Every line of the material is to be reproduced verbatim.

* [INFORMATION PROVIDED]:
::::
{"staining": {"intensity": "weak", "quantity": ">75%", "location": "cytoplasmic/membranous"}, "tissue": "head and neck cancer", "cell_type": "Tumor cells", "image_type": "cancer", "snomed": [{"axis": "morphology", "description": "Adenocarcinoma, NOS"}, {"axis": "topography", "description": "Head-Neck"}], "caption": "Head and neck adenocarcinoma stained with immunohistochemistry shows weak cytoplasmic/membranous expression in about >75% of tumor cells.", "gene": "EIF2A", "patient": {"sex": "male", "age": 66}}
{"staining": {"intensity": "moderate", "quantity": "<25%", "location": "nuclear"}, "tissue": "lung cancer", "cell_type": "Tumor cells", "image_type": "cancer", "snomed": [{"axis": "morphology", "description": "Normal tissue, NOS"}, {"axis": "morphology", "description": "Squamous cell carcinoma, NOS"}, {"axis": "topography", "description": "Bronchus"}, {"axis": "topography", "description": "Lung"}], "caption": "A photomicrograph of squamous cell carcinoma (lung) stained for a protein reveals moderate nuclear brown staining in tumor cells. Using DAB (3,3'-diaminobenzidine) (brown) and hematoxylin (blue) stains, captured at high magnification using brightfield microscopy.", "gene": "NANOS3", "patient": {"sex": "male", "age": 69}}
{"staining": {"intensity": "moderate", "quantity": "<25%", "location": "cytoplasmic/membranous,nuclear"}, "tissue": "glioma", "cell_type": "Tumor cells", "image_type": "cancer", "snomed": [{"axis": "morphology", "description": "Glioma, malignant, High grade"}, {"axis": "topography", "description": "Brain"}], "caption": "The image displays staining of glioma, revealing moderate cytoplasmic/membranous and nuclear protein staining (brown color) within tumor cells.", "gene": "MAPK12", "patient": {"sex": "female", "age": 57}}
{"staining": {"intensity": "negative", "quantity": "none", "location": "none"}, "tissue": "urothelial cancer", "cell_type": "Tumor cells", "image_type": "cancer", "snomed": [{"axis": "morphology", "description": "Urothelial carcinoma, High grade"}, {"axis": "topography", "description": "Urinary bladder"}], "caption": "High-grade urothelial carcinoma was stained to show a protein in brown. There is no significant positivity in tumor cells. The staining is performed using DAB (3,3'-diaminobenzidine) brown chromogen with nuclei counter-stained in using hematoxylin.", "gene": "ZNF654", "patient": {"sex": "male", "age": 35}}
::::
* [RESPONSE]:
{"staining": {"intensity": "weak", "quantity": ">75%", "location": "cytoplasmic/membranous"}, "tissue": "head and neck cancer", "cell_type": "Tumor cells", "image_type": "cancer", "snomed": [{"axis": "morphology", "description": "Adenocarcinoma, NOS"}, {"axis": "topography", "description": "Head-Neck"}], "caption": "Head and neck adenocarcinoma stained with immunohistochemistry shows weak cytoplasmic/membranous expression in about >75% of tumor cells.", "gene": "EIF2A", "patient": {"sex": "male", "age": 66}}
{"staining": {"intensity": "moderate", "quantity": "<25%", "location": "nuclear"}, "tissue": "lung cancer", "cell_type": "Tumor cells", "image_type": "cancer", "snomed": [{"axis": "morphology", "description": "Normal tissue, NOS"}, {"axis": "morphology", "description": "Squamous cell carcinoma, NOS"}, {"axis": "topography", "description": "Bronchus"}, {"axis": "topography", "description": "Lung"}], "caption": "A photomicrograph of squamous cell carcinoma (lung) stained for a protein reveals moderate nuclear brown staining in tumor cells. Using DAB (3,3'-diaminobenzidine) (brown) and hematoxylin (blue) stains, captured at high magnification using brightfield microscopy.", "gene": "NANOS3", "patient": {"sex": "male", "age": 69}}
{"staining": {"intensity": "moderate", "quantity": "<25%", "location": "cytoplasmic/membranous,nuclear"}, "tissue": "glioma", "cell_type": "Tumor cells", "image_type": "cancer", "snomed": [{"axis": "morphology", "description": "Glioma, malignant, High grade"}, {"axis": "topography", "description": "Brain"}], "caption": "The image displays staining of glioma, revealing moderate cytoplasmic/membranous and nuclear protein staining (brown color) within tumor cells.", "gene": "MAPK12", "patient": {"sex": "female", "age": 57}}
{"staining": {"intensity": "negative", "quantity": "none", "location": "none"}, "tissue": "urothelial cancer", "cell_type": "Tumor cells", "image_type": "cancer", "snomed": [{"axis": "morphology", "description": "Urothelial carcinoma, High grade"}, {"axis": "topography", "description": "Urinary bladder"}], "caption": "High-grade urothelial carcinoma was stained to show a protein in brown. There is no significant positivity in tumor cells. The staining is performed using DAB (3,3'-diaminobenzidine) brown chromogen with nuclei counter-stained in using hematoxylin.", "gene": "ZNF654", "patient": {"sex": "male", "age": 35}}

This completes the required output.